OPDRACHT A - Wie is volgens de uitspraak in hoger beroep de appellant?

TEKSTFRAGMENT -

Hoger beroep kort geding van Council of State (Netherlands), 26 de Enero de 2010

Datum uitspraak26 de Enero de 2010
Uitgevende instantie:Council of State (Netherlands)

200905017/1/V2.

Datum uitspraak: 26 januari 2010

AFDELING

BESTUURSRECHTSPRAAK

Uitspraak op het hoger beroep van:

de staatssecretaris van Justitie,

appellant,

tegen de uitspraak van de voorzieningenrechter van de rechtbank 's-Gravenhage, nevenzittingsplaats Almelo, van 3 juli 2009 in zaak nrs. 09/21625 en 09/21627 in het geding tussen:

[vreemdeling]

en

de staatssecretaris van Justitie.

  1. Procesverloop

    Bij besluit van 15 juni 2009 heeft de staatssecretaris van Justitie (hierna: de staatssecretaris) een aanvraag van [vreemdeling] om haar een verblijfsvergunning asiel voor bepaalde tijd te verlenen, afgewezen. Dit besluit is aangehecht.

OPDRACHT B - Herschrijf in de gegevens het stuk vanaf de regel met "genus: Astragalus" tot en met het einde van de gegevens. Vervang "locality" door "site" en laat al het andere ongewijzigd.

GEGEVEN GEGEVENS -
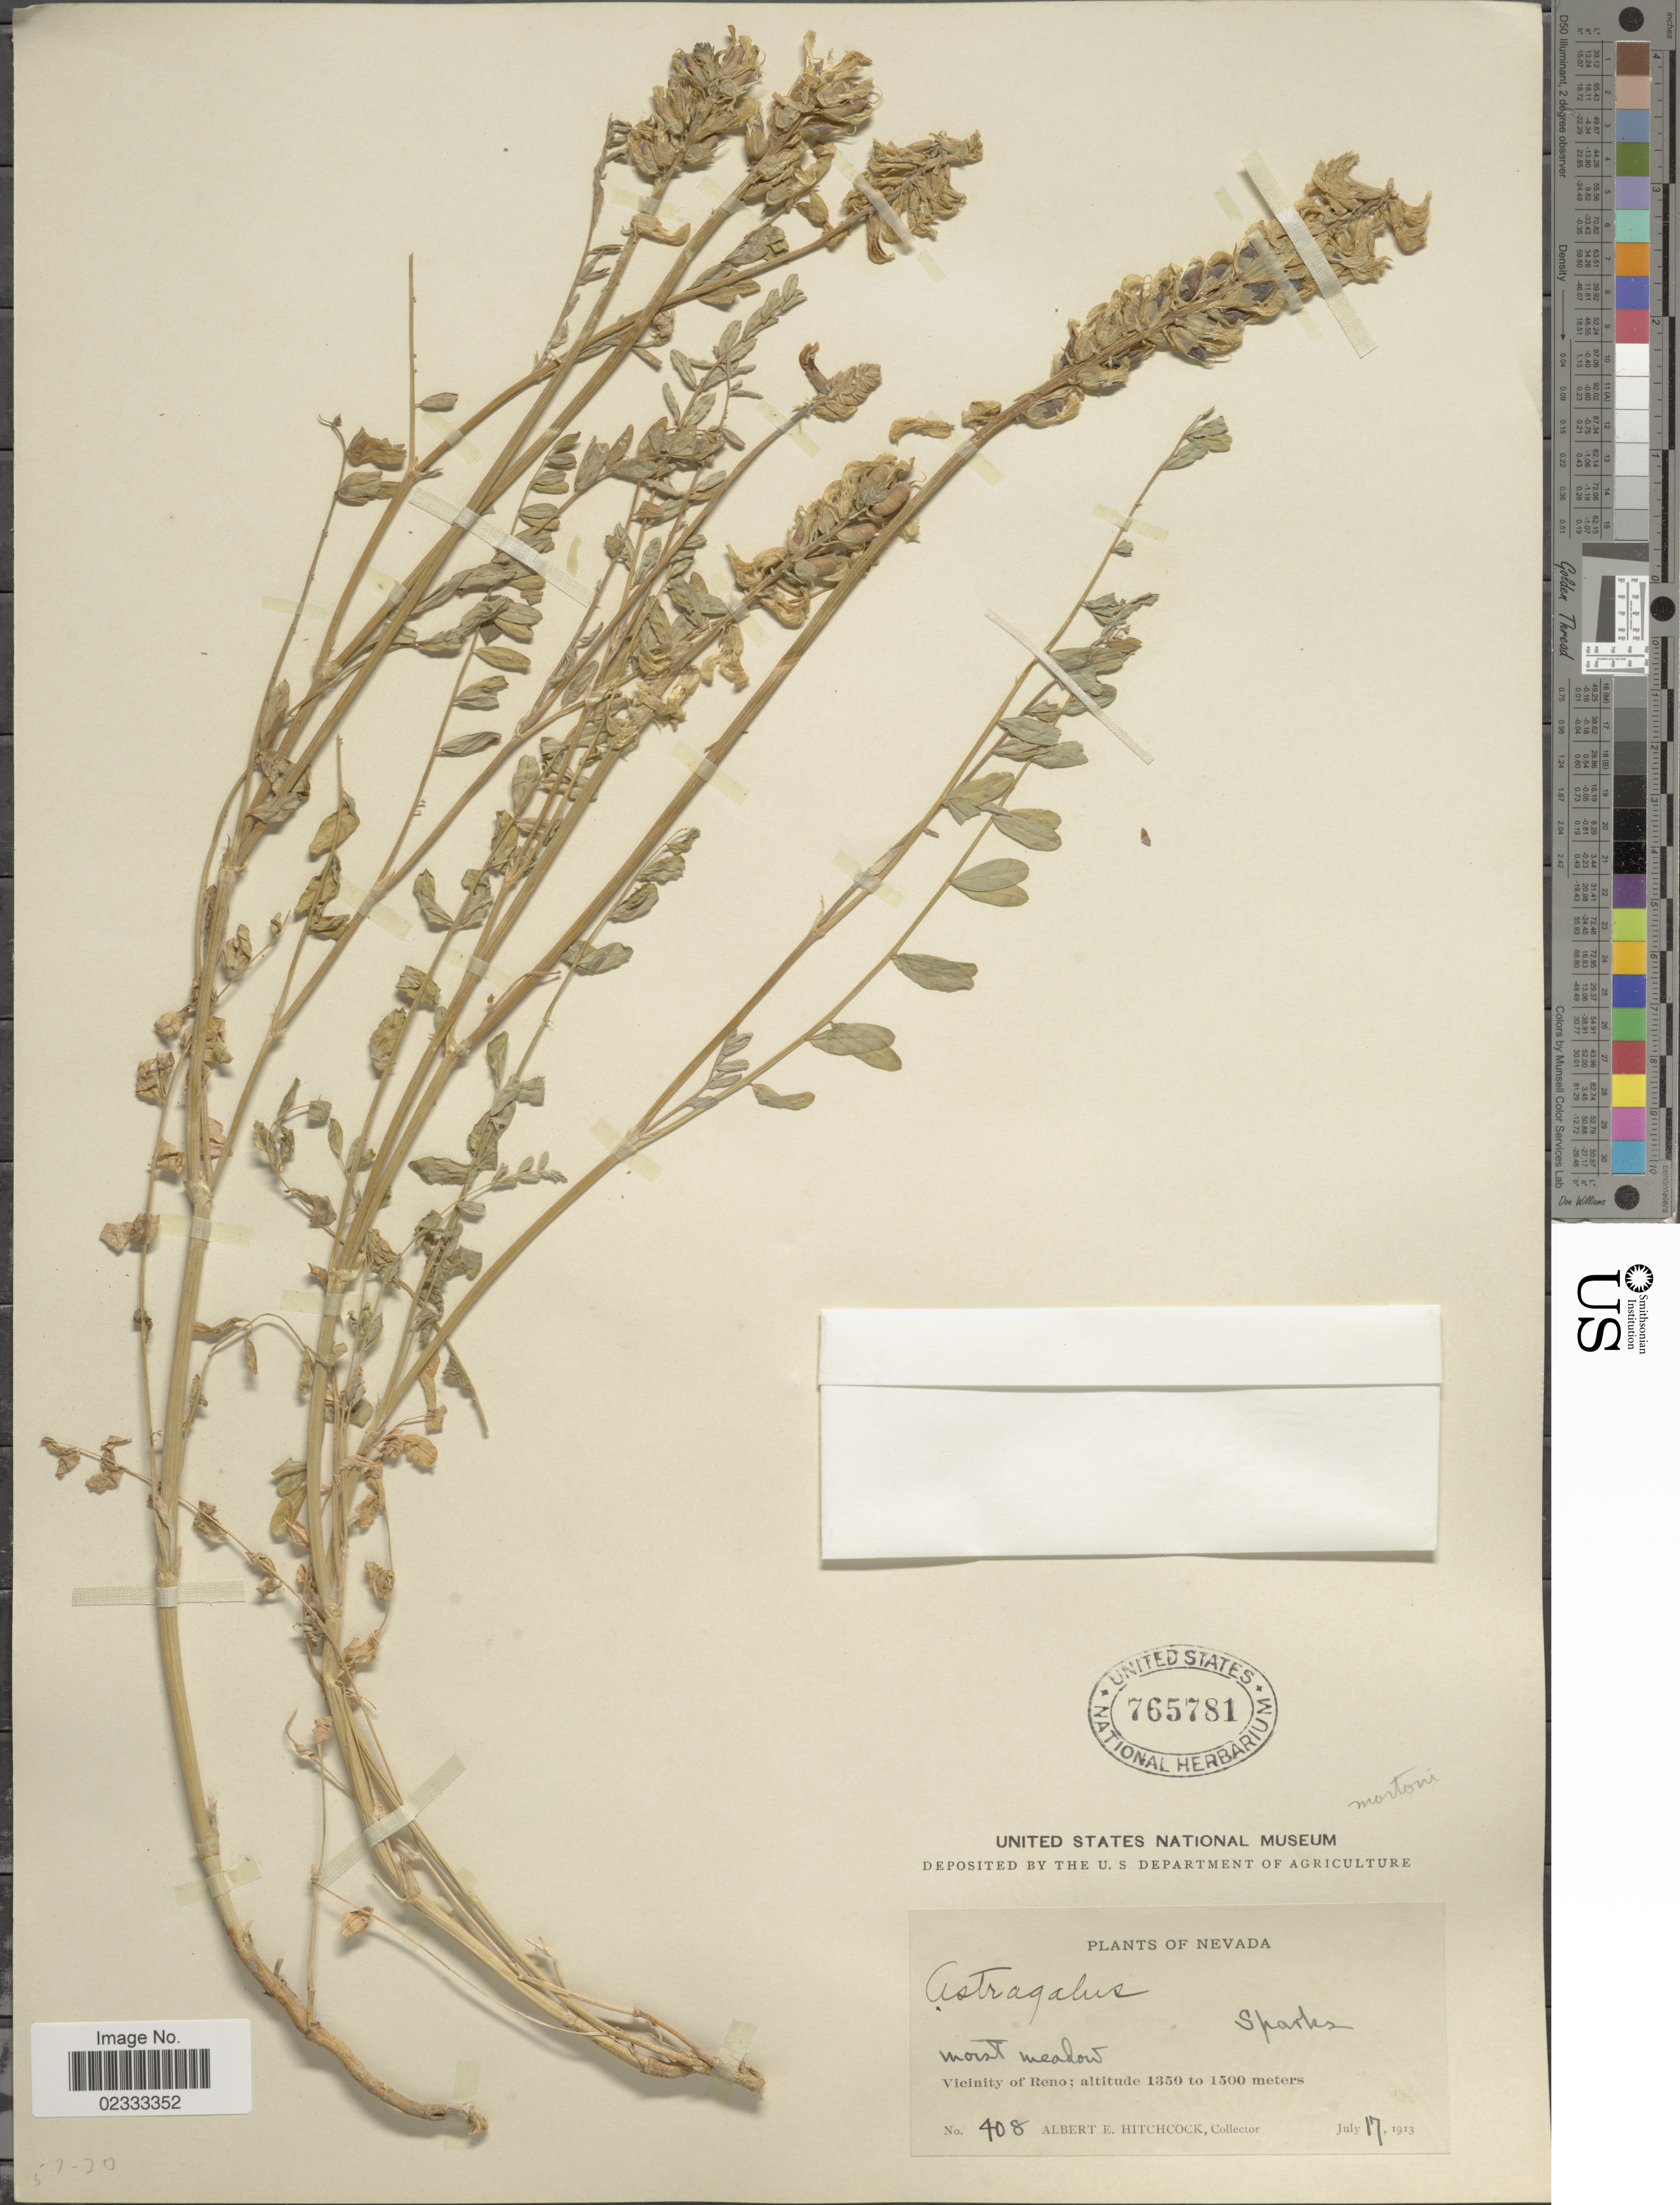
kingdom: Plantae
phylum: Tracheophyta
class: Magnoliopsida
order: Fabales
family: Fabaceae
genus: Astragalus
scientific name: Astragalus mortonii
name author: Nutt.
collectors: A. Hitchcock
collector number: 408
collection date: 1913-07-17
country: United States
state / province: Nevada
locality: Moist meadow, Vicinity of Reno.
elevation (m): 1350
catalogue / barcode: US 765781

JUIST ANTWOORD A - De staatssecretaris van Justitie.

JUIST ANTWOORD B -
genus: Astragalus
scientific name: Astragalus mortonii
name author: Nutt.
collectors: A. Hitchcock
collector number: 408
collection date: 1913-07-17
country: United States
state / province: Nevada
site: Moist meadow, Vicinity of Reno.
elevation (m): 1350
catalogue / barcode: US 765781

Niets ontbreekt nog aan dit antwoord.